3. Update $M\leftarrow M+\Delta M$.

The problem is, I need $M$ to be a rotation matrix, i.e. $M\in SO(3)$. But the updating formula above is very likely to violate this constraint. I can think of two ways of solving this:

1. After each update, project $M$ to $SO(3)$.

2. Before each iteration, parametrize $M$ with parameters that naturally represent $SO(3)$, and use gradient descent on these parameters instead.

But I am not sure how to computationally obtain the projection to $SO(3)$ or the parametrization.

Answer 1

The simplest idea is the Cayley transform, which transforms orthogonal matrices to skew symmetric matrices. Skew matrices are a nice vector space, so you can use your gradient descent without problems. Note that this works in any dimension.

Answer 2

One possible way to do this would be to use quaternions.

If $q$ is any nonzero quaternion, then $q$ acts on the space $\Im=\{ai+bj+ck|a,b,c\in \mathbb{R}\}$ of pure-imaginary quaternions by conjugation: we send any $x \in \Im$ to $qxq^{-1}$. This map turns out to be a rotation of the three-dimensional space $\Im$, so any nonzero quaternion yields some element of $SO(3)$ (with two distinct quaternions yielding the same element if and only if they are nonzero real multiples of each other).

Since the space $\mathbb{H}$ of quaternions is just a vector space, you can do your gradient descent in that space. The only issue is that the map from $\mathbb{H}$ to $SO(3)$ is discontinuous at $0$, so you want to arrange your gradient descent never to get too close to $0$. Since multiplying a quaternion by a nonzero real number doesn't change its corresponding rotation, you can probably do this by just renormalizing your quaternion after every step (or maybe every few steps) and choosing a small enough step size that no one step will ever take you very close to $0$ when starting from a unit quaternion.

Answer 3

This problem is well-known and have an exact closed-form solution, both for SO(3) case and more generic E(3) case.
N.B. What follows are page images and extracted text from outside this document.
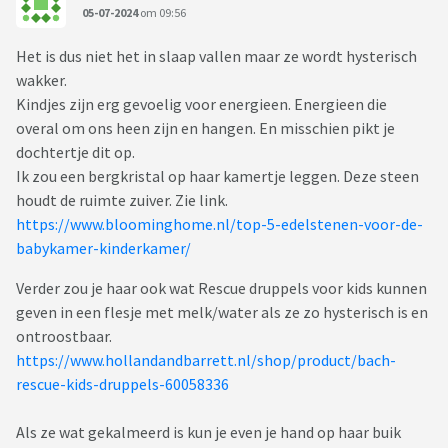
05-07-2024
om 09:56
Het is dus niet het in slaap vallen maar ze wordt hysterisch
wakker.
Kindjes zijn erg gevoelig voor energieen. Energieen die
overal om ons heen zijn en hangen. En misschien pikt je
dochtertje dit op.
Ik zou een bergkristal op haar kamertje leggen. Deze steen
houdt de ruimte zuiver. Zie link.
https://www.bloominghome.nl/top-5-edelstenen-voor-de-
babykamer-kinderkamer/
Verder zou je haar ook wat Rescue druppels voor kids kunnen
geven in een flesje met melk/water als ze zo hysterisch is en
ontroostbaar.
https://www.hollandandbarrett.nl/shop/product/bach-
rescue-kids-druppels-60058336
Als ze wat gekalmeerd is kun je even je hand op haar buik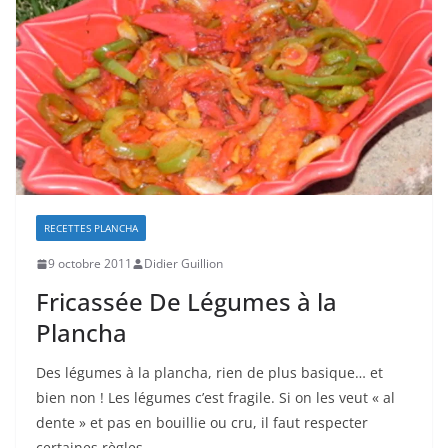
RECETTES PLANCHA
9 octobre 2011
Didier Guillion
Fricassée De Légumes à la
Plancha
Des légumes à la plancha, rien de plus basique… et
bien non ! Les légumes c’est fragile. Si on les veut « al
dente » et pas en bouillie ou cru, il faut respecter
certaines règles.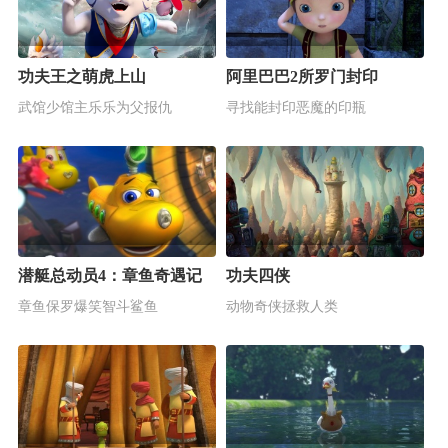
功夫王之萌虎上山
阿里巴巴2所罗门封印
武馆少馆主乐乐为父报仇
寻找能封印恶魔的印瓶
潜艇总动员4：章鱼奇遇记
功夫四侠
章鱼保罗爆笑智斗鲨鱼
动物奇侠拯救人类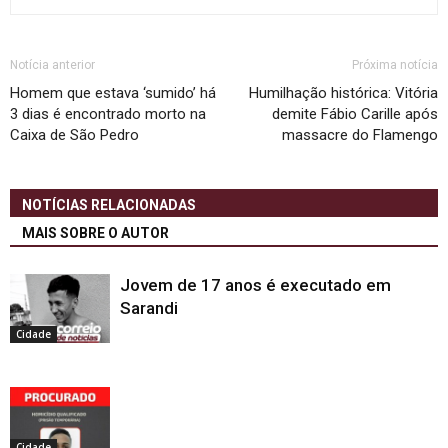
Notícia anterior
Próxima notícia
Homem que estava ‘sumido’ há
Humilhação histórica: Vitória
3 dias é encontrado morto na
demite Fábio Carille após
Caixa de São Pedro
massacre do Flamengo
NOTÍCIAS RELACIONADAS
MAIS SOBRE O AUTOR
Jovem de 17 anos é executado em
Sarandi
Cidade
Cidade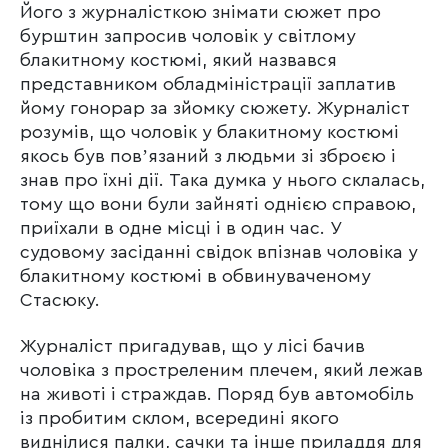
Його з журналісткою знімати сюжет про
бурштин запросив чоловік у світлому
блакитному костюмі, який назвався
представником обладміністрації заплатив
йому гонорар за зйомку сюжету. Журналіст
розумів, що чоловік у блакитному костюмі
якось був повʼязаний з людьми зі зброєю і
знав про їхні дії. Така думка у нього склалась,
тому що вони були зайняті однією справою,
приїхали в одне місці і в один час. У
судовому засіданні свідок впізнав чоловіка у
блакитному костюмі в обвинуваченому
Стасюку.
Журналіст пригадував, що у лісі бачив
чоловіка з простреленим плечем, який лежав
на животі і страждав. Поряд був автомобіль
із пробитим склом, всередині якого
виднілися палки, сачки та інше приладдя для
There's no need to do gradient descend. You should simply

1. Write your set of points P and G as Nx3 matrices (N rows of x,y,z coordinates)
2. Compute covariance matrix $C=P^T G$
3. Compute SVD decomposition $C = U \Sigma V^T$
4. Then your answer is $M=V \left[ {\begin{array}{ccc} 1&0&0 \\ 0&1&0 \\ 0 & 0 & \det(VU^T) \end{array} } \right]U^T$

See "Least-Squares Rigid Motion Using SVD" for a proof

Several variations for this idea are available. If you want to assign weights $w_i$ to individual points then compute NxN diagonal weight matrix $W$ with $w_i$ as diagonal elements and use $C = P^T W G$ for step 2. If you are OK with just orthogonal matrices (it's OK to have reflections as well as rotations) step 4) can be replaced with just $M=VU^T$. If you want to mix some translations and work in E(3), compute centroids for P and G sets first, use it to calculate zero-centered versions of both point sets $P'$ and $G'$ and compute $C$ using $P'$ and $G'$ instead of $P$ and $G$. Compute rotation according to formulas above, then add translation that moves $P$ centroid to $G$ centroid on top of it.

If you still want to use gradient descend instead of formulas, then probably the best way to do so is to work with Lie algebra $\mathfrak{so}(3)$. The idea is that gradient descent essentially gives you a direction $v$ where you should go. In terms of differential geometry this vector $v$ can be thought as a tangential vector to Lie manifold $SO(3)$. Elements of this tangential space form Lie algebra $\mathfrak{so}(3)$ and they can be mapped to original Lie space by exponentiation transform. When you start with initial approximation $M_i$, you can do update as following:

$M_{i+1} = Exp(\alpha \cdot v) M_i$

The $M_{i+1}$ will be an element from $SO(3)$ that can be thought as $\alpha$ distance away from $M_i$ in direction $v$. There's more than one way to do this trick, but one of the simplest is to use matrix representation. This way $\mathfrak{so}(3)$ is a space of skew-symmetric 3x3 matrices and $Exp$ is a matrix exponent. You can compute latter using Rodrigues' rotation formula. It can be also approximated by well-known Taylor series. In particular, 1st order Taylor expansion $Exp(u) ~= I + u$ is widely used to approximate small rotation matrices. This is an overkill for this problem, but it works like a charm for more complex optimization problems involving N bodies.